Mali : Conseil national de transition, qui du M5 ou du col Malick Diaw prendra la présidence ?

A son corps défendant, le M5 estime que la volonté d’opérer un changement quantitatif et qualitatif passe par son occupation de la présidence, alors que le pouvoir compte installer le colonel Malick Diaw. 

Nouvelle polarisation, nouvelle friction. Côté Mouvement du 5 juin-Rassemblement des forces patriotiques (M5-RFP), on dénonce comme odieuse la volonté des militaires d’installer un des leurs dans le fauteuil très convoité de président du Conseil national de transition (CNT) appelé à faire office de parlement.

Des indignations bruyantes se lèvent par vagues entières dès qu’il est question du choix non officiel du col Malick Diaw, un des tombeurs du président Ibrahim Boubacar Keïta le 18 août dernier.

Une posture qu’il veut noyer dans ses calculs qu’ils jugent raisonnables. A son corps défendant, le Mouvement, fer de lance de la chute du régime, estime que la volonté d’opérer un changement quantitatif et qualitatif passe par l’occupation par un des siens de la présidence de cet organe important. « Aucun nom ne circule pour l’instant. Mais le M5 ne manque pas de candidature de poids. Un point de chute peut être trouvé au col Diaw, notamment celui de Directeur de cabinet avec rang de ministre du vice-président Assimi Goïta » explique avec précision et clarté un de ses ténors sous le sceau de l’anonymat.

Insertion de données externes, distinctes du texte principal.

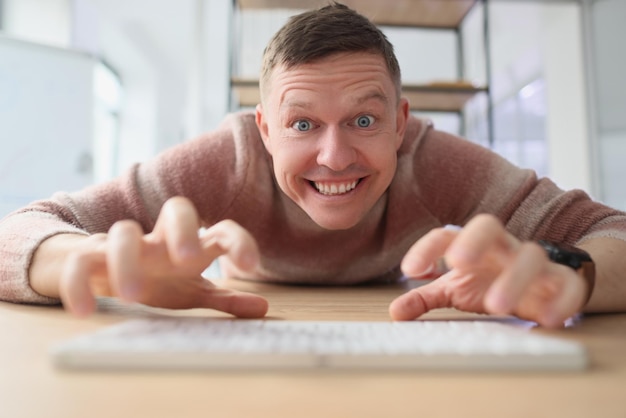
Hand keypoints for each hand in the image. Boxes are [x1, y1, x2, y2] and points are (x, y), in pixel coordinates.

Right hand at [56, 197, 267, 317]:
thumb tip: (263, 307)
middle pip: (177, 209)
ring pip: (123, 232)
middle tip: (186, 258)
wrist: (103, 270)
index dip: (238, 241)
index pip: (221, 229)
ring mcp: (124, 245)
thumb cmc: (158, 279)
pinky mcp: (87, 260)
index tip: (251, 265)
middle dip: (183, 228)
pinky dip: (78, 285)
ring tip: (132, 297)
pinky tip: (85, 312)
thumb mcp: (192, 291)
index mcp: (190, 244)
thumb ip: (225, 298)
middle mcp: (160, 238)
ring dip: (126, 260)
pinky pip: (78, 263)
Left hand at [389, 214, 586, 327]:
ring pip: (530, 256)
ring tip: (496, 305)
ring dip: (514, 279)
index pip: (446, 234)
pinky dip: (560, 300)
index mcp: (472, 246)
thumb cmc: (490, 280)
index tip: (409, 269)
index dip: (427, 248)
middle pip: (489, 226)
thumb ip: (425, 298)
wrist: (543, 282)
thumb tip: (395, 311)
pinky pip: (567, 284)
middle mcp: (502, 247)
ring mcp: (534, 262)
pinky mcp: (563, 282)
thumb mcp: (455, 289)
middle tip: (458, 262)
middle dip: (473, 240)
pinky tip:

Une humiliation de plus passerait mal

Enlever ce énième pain de la bouche du Mouvement – après les promesses non tenues de lui confier les rênes de la primature et l’attribuer ¾ des portefeuilles ministériels – s’apparenterait à obstruer les canaux d’évacuation des frustrations accumulées. Une humiliation de plus n’offrirait d’autre alternative que la rue. Alors que le CNT serait la tribune par excellence des débats d’idées. Ses vitupérations répétées contre le pouvoir et son ambition  présagent de son orientation de veille contre toute velléité de confiscation de la révolution populaire.

Dans ce cas comme dans d’autres, les querelles rappellent combien les divergences entre le deux sont profondes et le « paradigme ethnique » présumé bien ancré dans les mentalités des gouvernants.

Les prochains jours vont être cruciaux dans le ciel des relations entre le Mouvement du 5 juin-Rassemblement des forces patriotiques et les acteurs de la transition. De l’issue dépendra la fin définitive de l’idylle qui connaît un dépérissement prononcé.

Conseil national pour le salut public (CNSP) et Mouvement du 5 juin avaient sympathisé devant le Monument de l’Indépendance au lendemain de la chute d’IBK. Depuis beaucoup d’eau a coulé sous le pont.